- Directed by: Bud Yorkin
- Screenplay by: Sumner Arthur Long
- Based on: Never Too Late (1962 play) by Sumner Arthur Long
- Produced by: Norman Lear
- Starring: Paul Ford Connie Stevens Maureen O'Sullivan Jim Hutton
- Cinematography: Philip H. Lathrop
- Edited by: William H. Ziegler
- Music by: David Rose
- Production company: Tandem Productions
- Distributed by: Warner Bros. Pictures
- Release date: November 4, 1965;
- Running time: 105 minutes
- Country: United States
- Language: English
- Box office: $2.1 million (est. US/Canada rentals)

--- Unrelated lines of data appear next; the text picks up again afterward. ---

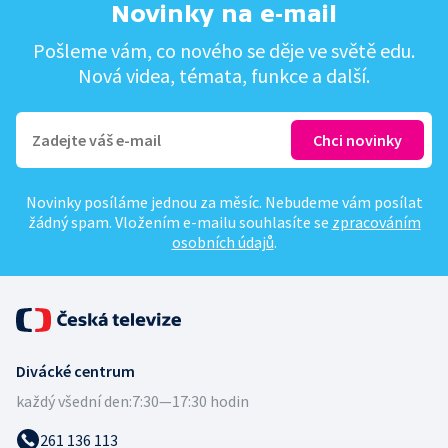
Novinky na e-mail
Pošleme vám, co nového se děje ve světě edu.
Nová videa, témata, funkce a další.
Novinky posíláme jednou za měsíc. Nebudeme vám posílat
žádný spam. Vložením e-mailu souhlasíte se
zpracováním
osobních údajů
.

= Never Too Late (1965 film) =

1965 film by Bud Yorkin

Never Too Late is a 1965 comedic feature film directed by Bud Yorkin and produced by Norman Lear. It stars 54-year-old Maureen O'Sullivan as the wife of a businessman (played by 64-year old Paul Ford) who discovers, after 25 years of marriage, that she is to become a mother for the second time. Adding to the complications is the fact that their married daughter (Connie Stevens) and her husband (Jim Hutton) live with them.

==Plot==
Harry Lambert is a New England lumber company executive in a humdrum life with his wife Edith. He feels his life has grown stale since his recent defeat in an election for town mayor. Adding to his frustrations, the mayor who defeated him in the election is a neighbour. His adult daughter Kate is of little or no help to anybody; she and her husband Charlie live with Harry and Edith, and Charlie lives a freeloader's life, working at the lumber company.

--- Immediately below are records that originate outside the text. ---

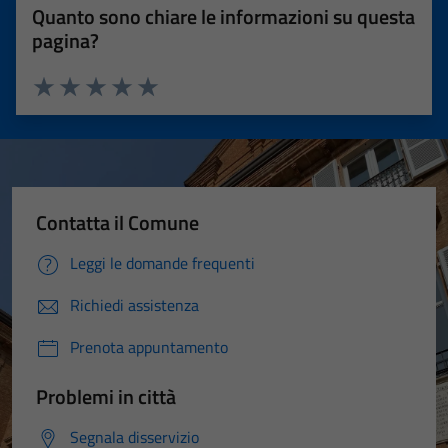
Quanto sono chiare le informazioni su questa
pagina?
Valuta 1 stelle su 5
Valuta 2 stelle su 5
Valuta 3 stelle su 5
Valuta 4 stelle su 5
Valuta 5 stelle su 5
Contatta il Comune
Leggi le domande frequenti
Richiedi assistenza
Prenota appuntamento
Problemi in città
Segnala disservizio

Bothered by unexplained fatigue, Edith is persuaded by her friend Grace (Jane Wyatt) to go see a doctor. Edith learns she is pregnant. Her daughter Kate wishes she were also pregnant. Kate begins pressuring her husband Charlie to get her pregnant, without success.

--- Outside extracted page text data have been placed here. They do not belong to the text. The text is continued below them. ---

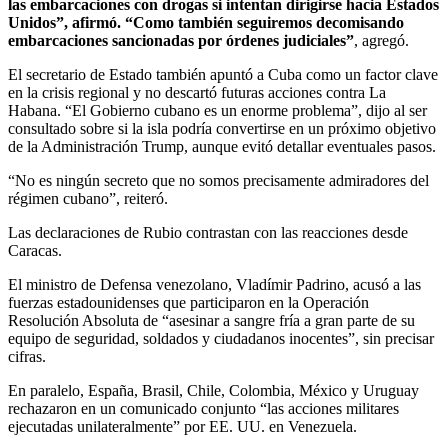
las embarcaciones con drogas si intentan dirigirse hacia Estados
Unidos”, afirmó. “Como también seguiremos decomisando
embarcaciones sancionadas por órdenes judiciales”
, agregó.
El secretario de Estado también apuntó a Cuba como un factor clave
en la crisis regional y no descartó futuras acciones contra La
Habana. “El Gobierno cubano es un enorme problema”, dijo al ser
consultado sobre si la isla podría convertirse en un próximo objetivo
de la Administración Trump, aunque evitó detallar eventuales pasos.
“No es ningún secreto que no somos precisamente admiradores del
régimen cubano”, reiteró.
Las declaraciones de Rubio contrastan con las reacciones desde
Caracas.
El ministro de Defensa venezolano, Vladímir Padrino, acusó a las
fuerzas estadounidenses que participaron en la Operación
Resolución Absoluta de “asesinar a sangre fría a gran parte de su
equipo de seguridad, soldados y ciudadanos inocentes”, sin precisar
cifras.
En paralelo, España, Brasil, Chile, Colombia, México y Uruguay
rechazaron en un comunicado conjunto “las acciones militares
ejecutadas unilateralmente” por EE. UU. en Venezuela.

Harry doesn't want to be a father again at his age; in his sixties, he worries that he will be in his eighties when the child graduates from college, leaving him embarrassed and feeling foolish. He also complains about Edith's spending, particularly after a misjudged prank by Charlie and himself insulting the mayor leads to their losing a lumber supply contract for a new stadium.

Despite his many complaints, Harry is genuinely taken aback when Edith announces she is leaving him to move to Boston and have the baby by herself. Harry pursues Edith to bring her back, while Charlie finally comes through by winning back the stadium contract.

==Cast==
- Paul Ford as Harry Lambert
- Maureen O'Sullivan as Edith Lambert
- Connie Stevens as Kate Clinton
- Jim Hutton as Charlie Clinton
- Jane Wyatt as Grace Kimbrough
- Henry Jones as Dr. James Kimbrough
- Lloyd Nolan as Mayor Crane

additional uncredited cast members included:
- Gino Cappelletti (the professional football player) as Lumberyard Man
- Tommy Farrell as Ainsley
- Pamelyn Ferdin as Little Girl in Elevator
- Timothy Hutton as Boy Running to His Daddy
- Barbara Kelley as Woman in Elevator
- Richmond Shepard as Indian Chief

==Production==
The film is based on the 1962 Broadway play of the same name by Sumner Arthur Long which also starred Ford and O'Sullivan.

Bob Crane auditioned for the role that went to Jim Hutton.

==Release==
According to the November 10, 1965, edition of The New York Times, the film was playing at Radio City Music Hall the previous evening, on the night of the Northeast blackout of 1965.

FilmInk called it "very old time-y".